Measure A's proponents threaten us with plague, pestilence, guilty consciences, and trauma victims exsanguinating in the streets -- i.e. total disaster -- if it doesn't pass. But, they have no plan for this looming threat: no 22 pages explaining what services would be cut, which labor contracts renegotiated, which managerial positions eliminated, or which revenue streams explored. Instead, as they will surely claim in their opposing article, we face undefined but unmitigated disaster.

A vast coalition supports Measure A. Tens of thousands of leaflets in three languages, glossy home mailings, billboards, an internet site and salaried political campaigners, all gathered to stampede voters into supporting Measure A. All hopeful that a transient budget problem, compounded by the supervisors' ineptitude, can be transformed into a 15-year tax hike.

Everyone agrees that the Alameda County Board of Supervisors gets a big fat "F" for their financial mismanagement of the last few years. A $215,000,000 tobacco settlement gift, supposedly reserved for health care, vanished two years ago, just when we needed it most. During the good economic years, instead of saving for a rainy day, the supervisors quadrupled county debt, tripled debt per capita and doubled the budget percentage dedicated to debt servicing. The supervisors abandoned governance of Highland Hospital to a spineless citizens' committee, which twiddled its fingers while deficits ballooned. Then -- and now -- the supervisors did nothing, like last week, when Highland's CEO kept hidden his financial plans. Why on God's Earth would anyone want to give these supervisors even more money to waste?

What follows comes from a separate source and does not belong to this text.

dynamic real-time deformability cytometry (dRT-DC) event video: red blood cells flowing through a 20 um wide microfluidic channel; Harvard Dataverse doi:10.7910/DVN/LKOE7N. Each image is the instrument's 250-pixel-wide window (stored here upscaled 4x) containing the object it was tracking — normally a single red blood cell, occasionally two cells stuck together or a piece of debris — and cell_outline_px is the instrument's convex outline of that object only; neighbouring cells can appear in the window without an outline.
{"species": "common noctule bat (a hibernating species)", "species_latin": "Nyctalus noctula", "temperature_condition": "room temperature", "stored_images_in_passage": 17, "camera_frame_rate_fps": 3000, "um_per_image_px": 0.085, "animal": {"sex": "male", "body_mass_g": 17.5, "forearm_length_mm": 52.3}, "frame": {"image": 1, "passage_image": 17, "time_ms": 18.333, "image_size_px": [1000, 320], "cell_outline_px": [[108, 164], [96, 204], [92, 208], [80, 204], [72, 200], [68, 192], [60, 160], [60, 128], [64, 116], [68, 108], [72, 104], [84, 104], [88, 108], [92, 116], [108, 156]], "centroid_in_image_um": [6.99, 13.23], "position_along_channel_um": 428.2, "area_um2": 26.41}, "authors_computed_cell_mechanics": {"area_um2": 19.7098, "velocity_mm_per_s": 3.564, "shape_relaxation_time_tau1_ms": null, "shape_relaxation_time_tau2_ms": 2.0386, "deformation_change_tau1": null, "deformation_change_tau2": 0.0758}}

Why? "Because," they say, "otherwise the world will end." That's why there's no 22-page plan in your Sample Ballot outlining our alternatives. If the county supervisors -- or the medical center -- came up with a plan to deal with current deficits, then obviously voters would actually have a choice. And, of course, if we have a choice between real alternatives, that would mean the world is not ending, and Measure A would be defeated. Voila!

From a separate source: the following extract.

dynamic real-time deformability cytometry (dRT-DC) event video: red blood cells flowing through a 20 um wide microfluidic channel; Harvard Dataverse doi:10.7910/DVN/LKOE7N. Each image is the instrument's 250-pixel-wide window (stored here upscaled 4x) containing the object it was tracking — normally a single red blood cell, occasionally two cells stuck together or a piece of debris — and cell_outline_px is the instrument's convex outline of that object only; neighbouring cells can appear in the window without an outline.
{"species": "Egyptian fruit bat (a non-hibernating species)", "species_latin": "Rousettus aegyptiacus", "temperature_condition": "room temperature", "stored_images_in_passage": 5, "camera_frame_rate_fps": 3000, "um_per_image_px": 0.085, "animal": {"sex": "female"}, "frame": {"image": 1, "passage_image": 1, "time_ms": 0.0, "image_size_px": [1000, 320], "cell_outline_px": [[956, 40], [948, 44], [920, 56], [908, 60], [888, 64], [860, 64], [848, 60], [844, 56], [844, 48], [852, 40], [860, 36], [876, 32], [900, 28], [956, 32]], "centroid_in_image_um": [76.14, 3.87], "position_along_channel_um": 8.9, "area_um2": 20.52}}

Such scare tactics are pure politics at work. The supervisors are ignoring their responsibilities by not producing an alternative plan, in case Measure A fails. Their goal: avoid specifics. Gather a coalition of Measure A beneficiaries, and launch a half-million-dollar campaign to get foolish voters to support it.

Indeed, Alameda County's electorate is foolishly apathetic. Three Board of Supervisor incumbents are running unopposed right now for re-election. This lack of competition has produced our current unhealthy body politic. No wonder that with a lazy public and no viable political opposition, our county's elected leaders blundered into this morass, and no wonder they seek to spend their way out of it.

The Oakland Tribune's Measure A editorial stated that the buck ultimately stops with the supervisors. Then the Tribune suggested (four times!) they get more "involved. The Tribune is wrong -- the buck stops not with the supervisors, but with the voters, and the supervisors won't get more "involved" unless we force them to.

Vote "No" on Measure A, and make the supervisors earn their office.

Lance Montauk is an emergency physician living in Berkeley.